A new drug to treat malaria that works in a different way than earlier drugs has worked with a single dose to cure malaria in a mouse model and is headed for human trials soon. It was developed with simple brute force, Edison style, by testing twelve thousand natural chemicals over three years to see if they worked to treat malaria, until they found one that worked.

This is good news because Southeast Asian strains of the disease are developing resistance to existing drugs, including artemisinin, the last widely effective malaria drug. Progress in fighting malaria has been made, never the less, with "wider use of insecticides and bed nets to ward off mosquitoes that carry the disease."

[A]rtemisinin . . . is the mainstay of combination therapy for as many as 100 million patients world-wide. Resistance has already rendered some older therapies less effective. . . . The malaria parasite can cause fever, joint pain and death. Last year, there were an estimated 240 million cases of malaria. Of total deaths, 91% occurred in Africa and 85% were children under the age of five . . . . In 2009, malaria deaths world-wide fell to 836,000 from more than one million a few years earlier, including declines in Eritrea, Rwanda, Zambia and Zanzibar. Over the past decade, malaria cases have fallen in nine countries in Africa and in 29 elsewhere.
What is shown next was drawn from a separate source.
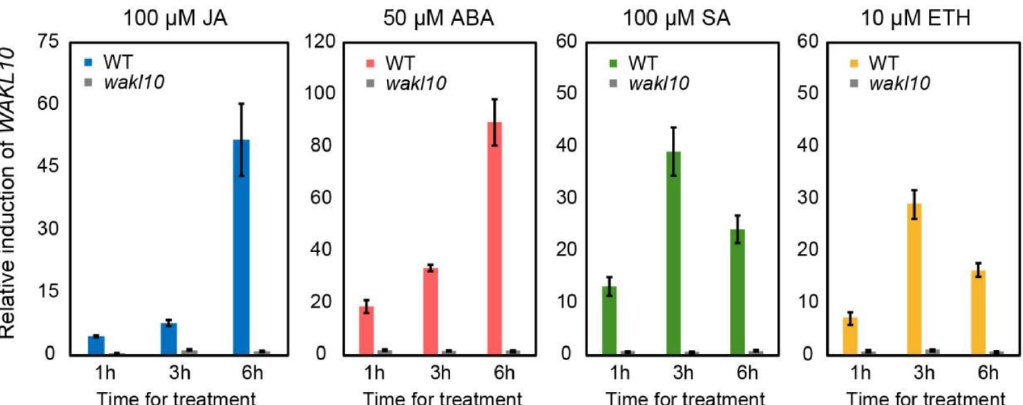
Figure 8. The expression pattern of AtWAKL10 in response to various hormones. Ten-day-old seedlings of wild type and atwakl10 mutant were water cultured on 1/2 MS medium supplemented with 100 µ M JA, 50 µ M ABA, 100 µ M SA, and 10 µ M ETH for 6 h, respectively. Samples were collected at different time points as indicated. For each genotype, the relative induction in abundance of AtWAKL10 under each treatment condition was calculated relative to the mock-treated expression levels after being normalized against ACT2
Malaria is the third deadliest infectious disease that kills young people in the world after AIDS and tuberculosis. "Malaria was almost eradicated 30 years ago; now it is on the rise again."

General measures to prevent diseases spread by flying insects make sense in Africa and tropical Asia, however, even if new drugs can be effective against malaria. These include: African Trypanosomiasis (“sleeping sickness”), which is spread by the tsetse fly; dengue fever, spread through the bite of the Aedes aegypti mosquito; leishmaniasis, a disease spread by the bite of the sandfly; and Japanese encephalitis, a highly lethal mosquito-borne disease endemic in Asia.
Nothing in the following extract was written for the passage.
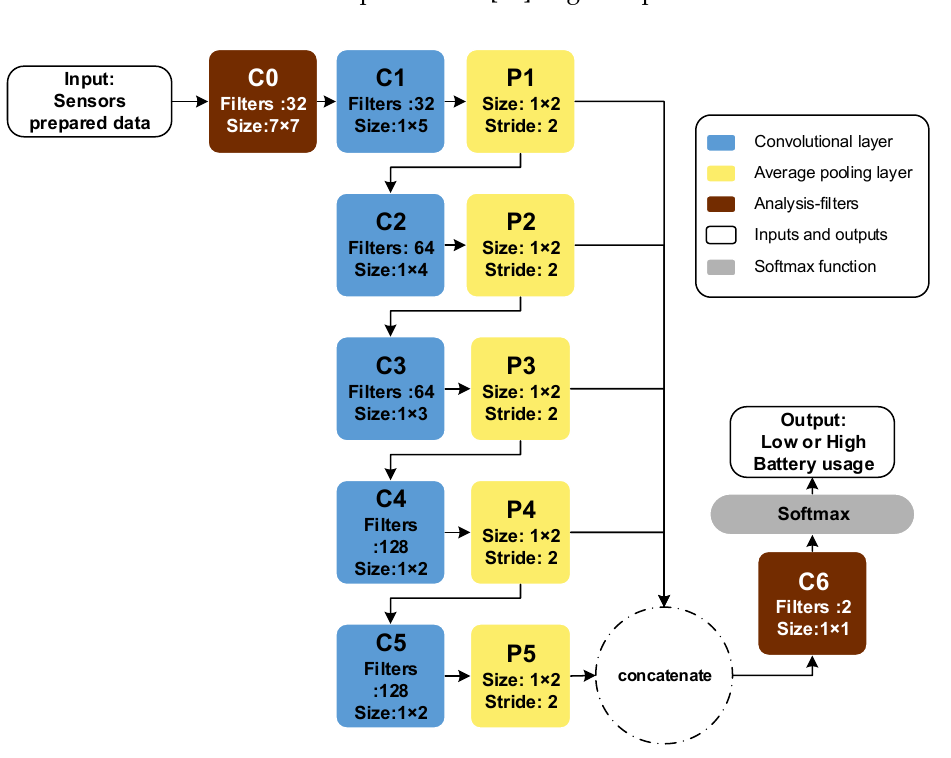
Figure 2. Structure of the fully convolutional neural network (FCNN) model for battery consumption analysis. Convolutional layers are marked with “C” and pooling layers are marked with “P”. Two convolutional layers (C0, C6) are specialized in filtering for analysis. The outputs of the pooling layer are concatenated and fed into the sixth convolution layer to prepare data for softmax function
Influenza is a major infectious disease killer as well (not generally via insect bites), but like deaths from accidental falls and pneumonia, predominantly kills those who are elderly, and to a lesser extent, younger people who have compromised immune systems. Thus, while it is a common proximate cause of death, it is generally only fatal in people who are especially vulnerable to it for some other reason.